NEWARK, N.J.–The stage was set here August 30 for another round in a protracted legal battle over welfare laws that deny cash assistance to children born to women on welfare.

After an all-day hearing, Superior Court Judge Anthony Iuliani ruled that New Jersey’s law was constitutional and did not violate the mother’s right of privacy.

Attorneys representing the women said they would probably appeal the judge’s ruling.

New Jersey was a leader among states in what is called a “child exclusion” law, adopting in 1992 what would become a model for 21 other states.

Since the law was passed in New Jersey roughly 36,000 of the state’s children have been denied benefits.

Now, this state’s courts are the staging area for advocates’ challenges who claim such laws are an illegal and misguided attempt to interfere with the decisions made by pregnant women of little means.

Adding significance to the court battle here, New Jersey’s highest court is widely respected and often followed by other states.

Attorneys for NOW Legal Defense and Education Fund and the American Civil Liberties Union, representing women and children affected by the law, say the law is unconstitutional because it violates a woman’s right of privacy–essentially fining her for becoming pregnant–and the equal protection clause of the constitution. (Note: NOW Legal Defense is the publisher of Women’s Enews.)

The equal protection claim rests on the fact that mothers and children in similar situations receive different treatment.

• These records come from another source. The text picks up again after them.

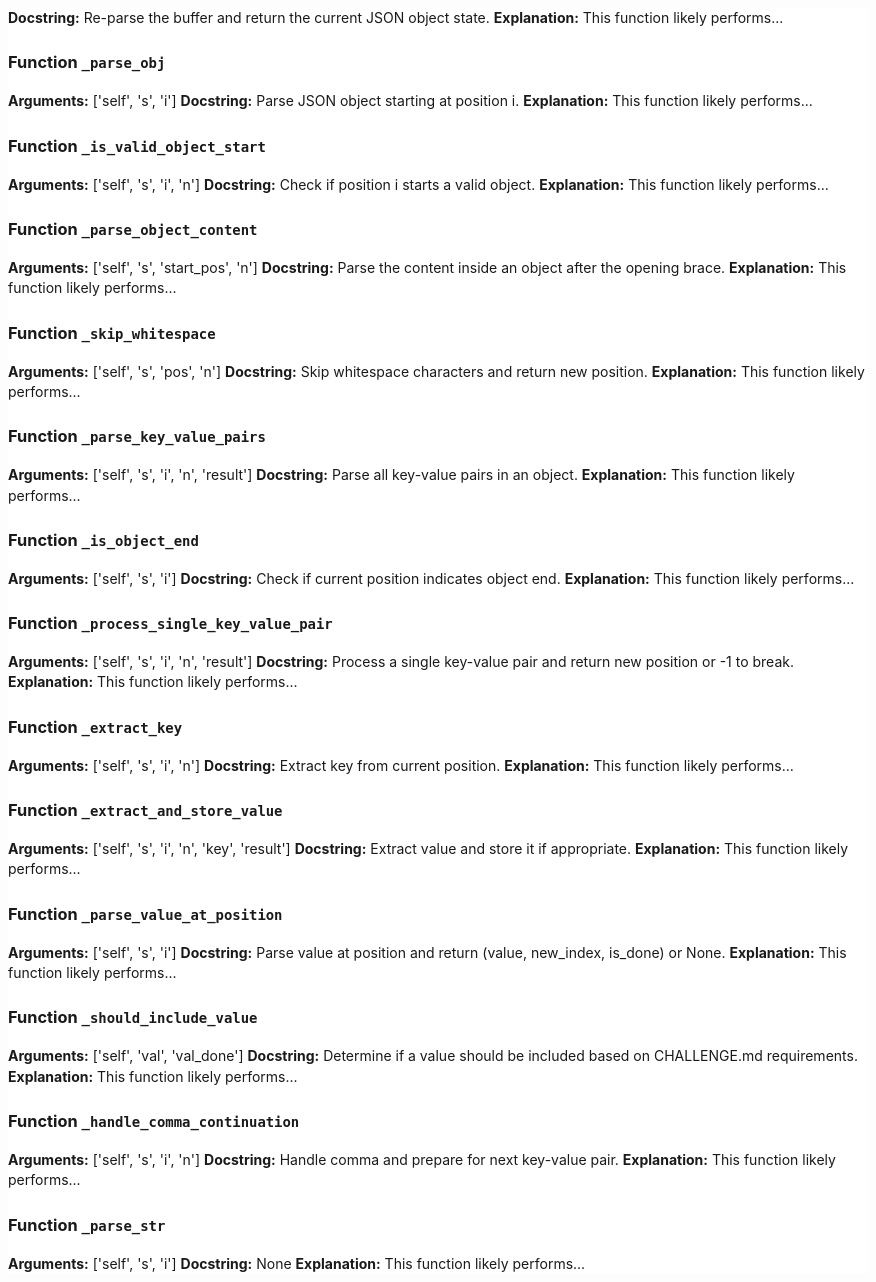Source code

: **Docstring:** Re-parse the buffer and return the current JSON object state.
**Explanation:** This function likely performs...
### Function `_parse_obj`
**Arguments:** ['self', 's', 'i']
**Docstring:** Parse JSON object starting at position i.
**Explanation:** This function likely performs...
### Function `_is_valid_object_start`
**Arguments:** ['self', 's', 'i', 'n']
**Docstring:** Check if position i starts a valid object.
**Explanation:** This function likely performs...
### Function `_parse_object_content`
**Arguments:** ['self', 's', 'start_pos', 'n']
**Docstring:** Parse the content inside an object after the opening brace.
**Explanation:** This function likely performs...
### Function `_skip_whitespace`
**Arguments:** ['self', 's', 'pos', 'n']
**Docstring:** Skip whitespace characters and return new position.
**Explanation:** This function likely performs...
### Function `_parse_key_value_pairs`
**Arguments:** ['self', 's', 'i', 'n', 'result']
**Docstring:** Parse all key-value pairs in an object.
**Explanation:** This function likely performs...
### Function `_is_object_end`
**Arguments:** ['self', 's', 'i']
**Docstring:** Check if current position indicates object end.
**Explanation:** This function likely performs...
### Function `_process_single_key_value_pair`
**Arguments:** ['self', 's', 'i', 'n', 'result']
**Docstring:** Process a single key-value pair and return new position or -1 to break.
**Explanation:** This function likely performs...
### Function `_extract_key`
**Arguments:** ['self', 's', 'i', 'n']
**Docstring:** Extract key from current position.
**Explanation:** This function likely performs...
### Function `_extract_and_store_value`
**Arguments:** ['self', 's', 'i', 'n', 'key', 'result']
**Docstring:** Extract value and store it if appropriate.
**Explanation:** This function likely performs...
### Function `_parse_value_at_position`
**Arguments:** ['self', 's', 'i']
**Docstring:** Parse value at position and return (value, new_index, is_done) or None.
**Explanation:** This function likely performs...
### Function `_should_include_value`
**Arguments:** ['self', 'val', 'val_done']
**Docstring:** Determine if a value should be included based on CHALLENGE.md requirements.
**Explanation:** This function likely performs...
### Function `_handle_comma_continuation`
**Arguments:** ['self', 's', 'i', 'n']
**Docstring:** Handle comma and prepare for next key-value pair.
**Explanation:** This function likely performs...
### Function `_parse_str`
**Arguments:** ['self', 's', 'i']
**Docstring:** None
**Explanation:** This function likely performs...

For example, a mother with two children born prior to her seeking welfare receives more monthly cash benefits for her family than another mother with two children–if one child was born after she sought assistance. The law makes an exception for rape and incest victims.

Under the law, families that receive welfare benefits are not eligible for additional cash benefits, roughly $64, when a new child arrives.

Attorneys representing the families said the child exclusion provision has caused malnutrition and, in some cases, homelessness.

They cite in court documents a survey of welfare recipients by Legal Services of New Jersey that found:

  • 78 percent of the families whose welfare benefits were reduced or eliminated were unable to support themselves and their families after the reduction;

  • More than 16 percent said as a result of the reduced benefits they and their families did not receive proper health care and more than 36 percent said they could not sufficiently clothe themselves or their families;

  • Nearly 16 percent said they lost their housing and more than 10 percent said they were forced to place their children outside of their homes;

  • Finally, nearly 10 percent said their exposure to violence or abuse was increased.

In addition, the attorneys cited a 1998 study by the Rutgers School of Social Work that found that the loss of additional benefits has resulted in an increase in the percentage of New Jersey pregnant women on welfare having abortions.

Attorneys representing the state did not address the number of abortions on August 30. They did, however, emphasize the positive impact of the child exclusion law.

Dennis J. Conklin, senior deputy attorney general, said the number of New Jersey children under the age of 6 living in poverty has dropped by 26 percent. Nationwide that number has increased by 12 percent, he said.

The number of people on welfare has also decreased. More than one in three clients are off welfare and working. “Something good is going on in New Jersey,” Conklin argued.

In upholding the law’s validity, Judge Anthony Iuliani acknowledged that it placed a burden on families receiving public assistance.

“Who is the world is not faced with some slight burden? That’s what life is all about,” Iuliani said, in ruling from the bench. “The interest here of the legislature is to represent all of us in promoting self-sufficient citizens. The greater good outweighs any slight imposition or mere burden in plaintiffs’ right to privacy.”

Lenora Lapidus, legal director for the American Civil Liberties Union of New Jersey said the judge ruled as if the case were challenging all the elements of the state’s welfare reform law, not the just the portion of the law that denies additional money for children born to mothers on welfare.

“The New Jersey Supreme Court just two weeks ago in Planned Parenthood versus Farmer said the state may not seek to tip the scales,” Lapidus said. “The state may not seek to influence, even indirectly, a woman’s decision whether to bear a child or have an abortion.”

Conklin, although the day’s victor, clearly knew it was not definitive.

“This is just another day’s work for the [New Jersey] attorney general’s office,” Conklin said. “This case has a long way to go. This is only the first phase. There is no rejoicing here.”

Constance Johnson is a free-lance journalist based in New York City.